Le président du CE ne participe pas au vote « lorsqu’il consulte les membres élus du comité en tant que délégation du personnel » (C. trav., art. L. 2325-18). La Cour de cassation a explicité cette dernière notion.

Ainsi, l’employeur ne peut pas, notamment, participer au vote :

  •     lorsqu’il prend l’avis du comité sur le licenciement d’un représentant du personnel ( Cass. soc., 22 nov. 1988, no 85-42.007 ) ou lui demande son avis sur la mise en place d’horaires individualisés ( Cass. soc., 16 déc. 1981, no 80-16.194 ) ;
  •     lorsque le comité se dote de moyens d’action supplémentaires, par exemple lorsqu’il désigne un expert-comptable ( Cass. soc., 26 nov. 1987, no 86-14.530 ) ;
  •     lorsque le comité désigne les membres de certaines instances, par exemple lorsqu’il élit la délégation du personnel au comité central ( Cass. soc., 21 juil. 1976, no 76-60.072 ), ou ses représentants au conseil d’administration ( Cass. soc., 5 mai 1983, no 81-16.787 ) ;
  •     lorsque le comité prend des décisions en matière de gestion du budget des activités sociales et culturelles ( Cass. soc., 25 janv. 1995, no 92-16.778 ).

Il en résulte que le président du CE ne peut voter que dans de très rares hypothèses comme par exemple :

  •     l’adoption du règlement intérieur du comité (Rép. min. no 17.698, JOANQ 16 févr. 1987 , p. 835) ;  
  •     l’adoption du PV de réunion ;
  •     la désignation du secrétaire et du trésorier du comité, ce vote ne constituant pas « la consultation des membres élus du comité en tant que délégation du personnel » ( Cass. soc. 10 juill. 1991, no 88-20.411 ; Cass. soc., 5 janv. 2005, no 02-19.080 ).

Le président peut-il accéder aux archives comptables du CE ?

Oui, celui-ci peut accéder à l’ensemble des comptes du comité d’entreprise ; il peut aussi demander au juge d’ordonner communication des comptes des années antérieures (Cass. soc.,19 déc. 1990, no 88-17.677).
Le juge estime qu’en refusant de communiquer au président du comité les documents et justificatifs comptables, le trésorier commet un trouble manifestement illicite justifiant que le juge des référés lui ordonne la communication des pièces comptables.
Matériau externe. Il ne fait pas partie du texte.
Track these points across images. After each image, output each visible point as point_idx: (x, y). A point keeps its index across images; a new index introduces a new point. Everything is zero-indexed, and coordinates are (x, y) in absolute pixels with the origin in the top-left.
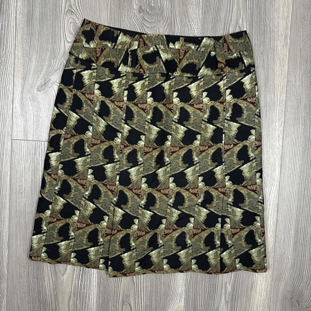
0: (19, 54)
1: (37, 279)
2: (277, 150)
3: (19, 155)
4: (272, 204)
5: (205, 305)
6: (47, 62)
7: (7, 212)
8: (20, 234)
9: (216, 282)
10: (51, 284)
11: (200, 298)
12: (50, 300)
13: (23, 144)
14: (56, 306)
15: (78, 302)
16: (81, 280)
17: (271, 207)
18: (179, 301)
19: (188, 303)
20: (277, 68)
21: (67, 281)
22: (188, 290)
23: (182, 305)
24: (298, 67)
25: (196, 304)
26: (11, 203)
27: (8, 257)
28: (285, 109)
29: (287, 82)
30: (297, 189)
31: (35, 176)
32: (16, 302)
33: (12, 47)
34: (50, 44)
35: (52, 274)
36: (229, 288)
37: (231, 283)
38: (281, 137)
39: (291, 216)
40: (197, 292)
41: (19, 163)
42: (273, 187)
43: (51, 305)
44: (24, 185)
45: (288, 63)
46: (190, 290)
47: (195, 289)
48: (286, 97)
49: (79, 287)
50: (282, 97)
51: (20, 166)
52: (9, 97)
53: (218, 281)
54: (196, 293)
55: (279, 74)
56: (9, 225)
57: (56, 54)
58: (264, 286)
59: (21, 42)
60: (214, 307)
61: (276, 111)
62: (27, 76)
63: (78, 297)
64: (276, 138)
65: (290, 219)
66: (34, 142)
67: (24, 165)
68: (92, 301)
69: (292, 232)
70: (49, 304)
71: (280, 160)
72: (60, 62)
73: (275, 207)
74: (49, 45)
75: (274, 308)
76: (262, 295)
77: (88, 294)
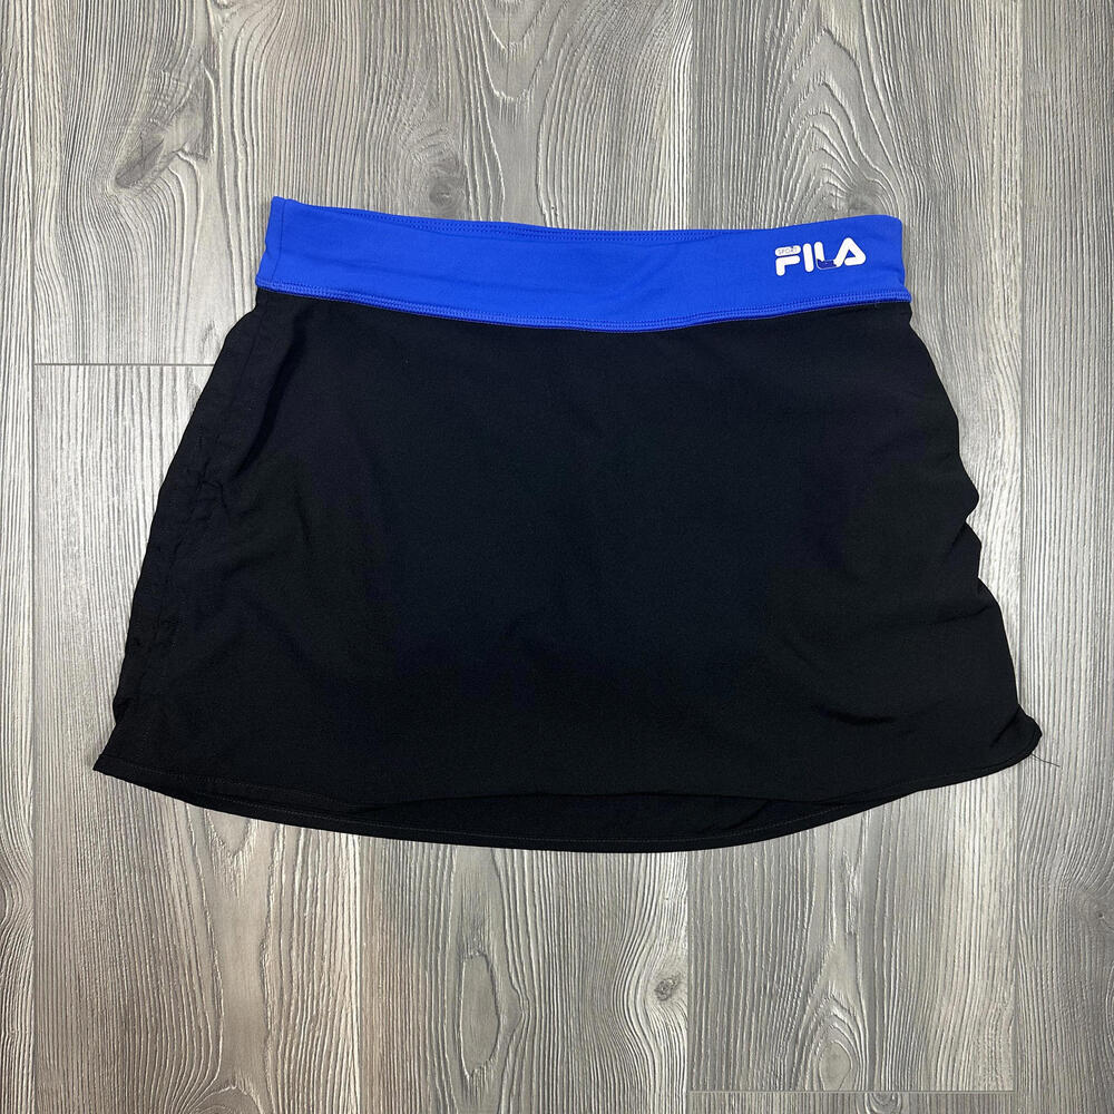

Cette communication peut se faire au besoin sous astreinte (Cass. soc., 22 sept. 2010, no 09-65.129).
La Cour de cassation a récemment précisé que le président du comité d’entreprise peut effectuer à ses frais copie desdits documents (Cass. soc., 26 sept. 2012, no 11-15.384).

Le président peut-il représenter le CE ?

Le CE est une personne morale. Présider le CE ne lui donne pas vocation à le représenter à l’égard des salariés ou des tiers. Le président n’a pas qualité pour représenter en justice le CE, mais il peut être mandaté, ce qui est rare en pratique.

La CFTC BPCE Sa demande que l'employeur de BPCE Sa se mette en mesure de respecter le texte de l'ANI du 11/1/13, nous y veillerons particuliérement.